While I was off work recuperating, I started thinking again about our very first blog post which looked at the most popular location for graduate jobs in Australia. Our very first blog post was about how Melbourne was the most attractive city for graduate job hunters and re-reading it over the week got me thinking about how ready Australian graduates are to relocate for their first graduate job on leaving university.

From that first blog post we found that 55% of graduate job hunters were interested in Melbourne as a place to take up their first graduate position. This fact gets even more interesting when you consider that only 30% of the visitors to our site were actually based in Melbourne to begin with.

Relocate? Sure why not

Relocate? Sure why not

To take things a step further I thought it would be interesting to have a look at how many graduates were interested in relocating to multiple cities after they had finished up at university, so as you do when you’re sick, I ended up sitting down and hitting our database to see how many graduates were interested in relocating to secure their first graduate job and the results were as follows:

Relocation Locations % of Graduate Respondents
3 39.5%
2 16.5%
1 44%

The Breakdown

This is an interesting insight into the attitude of graduates as they are searching for their first graduate job as it shows 3 distinct mindsets.

Firstly there are the 44% of grads who only want to work in one location after they finish their university studies. My thinking on this is that these graduates either want to work and live in their home town or the town they have relocated to for university.

The next group which accounts for 16% of graduates are interested in moving to 2 locations. I think this shows that these graduates have relocated for university and would want to either stay where they are studying or return to their home town.

The remaining 39% of graduates are out to work in 3 or more locations after they finish studying which shows that a large proportion of graduates coming out of university in Australia are very flexible and are keen to do whatever it takes to find a good opportunity.
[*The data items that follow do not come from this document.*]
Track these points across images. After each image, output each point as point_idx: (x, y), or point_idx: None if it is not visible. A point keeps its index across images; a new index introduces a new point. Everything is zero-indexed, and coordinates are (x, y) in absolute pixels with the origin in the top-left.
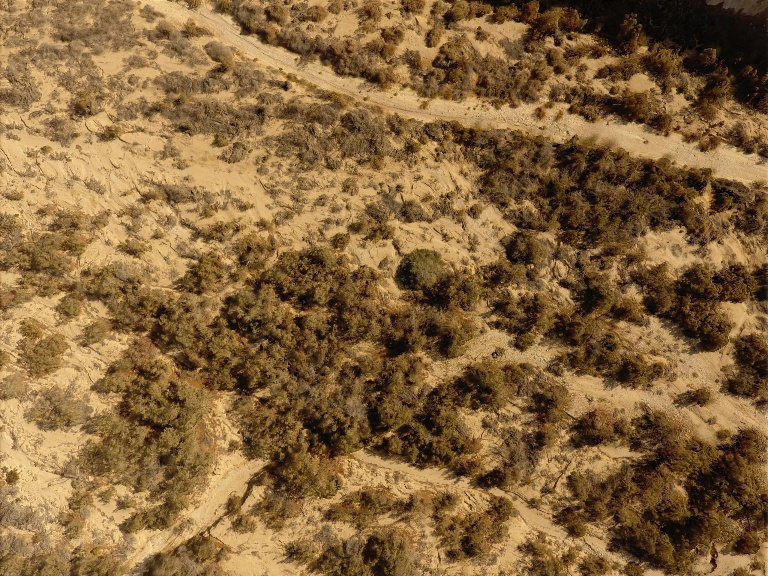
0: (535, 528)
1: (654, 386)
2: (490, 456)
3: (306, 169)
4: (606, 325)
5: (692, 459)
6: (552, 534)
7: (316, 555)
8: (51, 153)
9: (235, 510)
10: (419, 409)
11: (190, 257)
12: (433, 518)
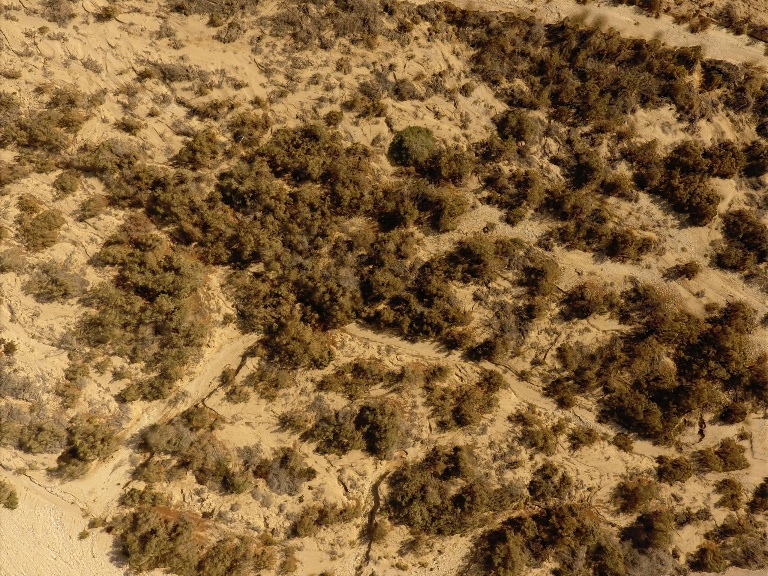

I think this is the group I would have fallen into when I finished studying at university as I was keen to move anywhere  I could secure an opportunity, I even considered going to Norway at one point.

Summing Up

So it seems that the majority of Australian graduates, 56% to be precise, are motivated to relocate once they finish studying which is a good sign for locations such as Western Australia, Queensland and Canberra as these centres do have a high demand for graduates but don’t’ have the largest numbers of graduates studying there compared to Sydney and Melbourne.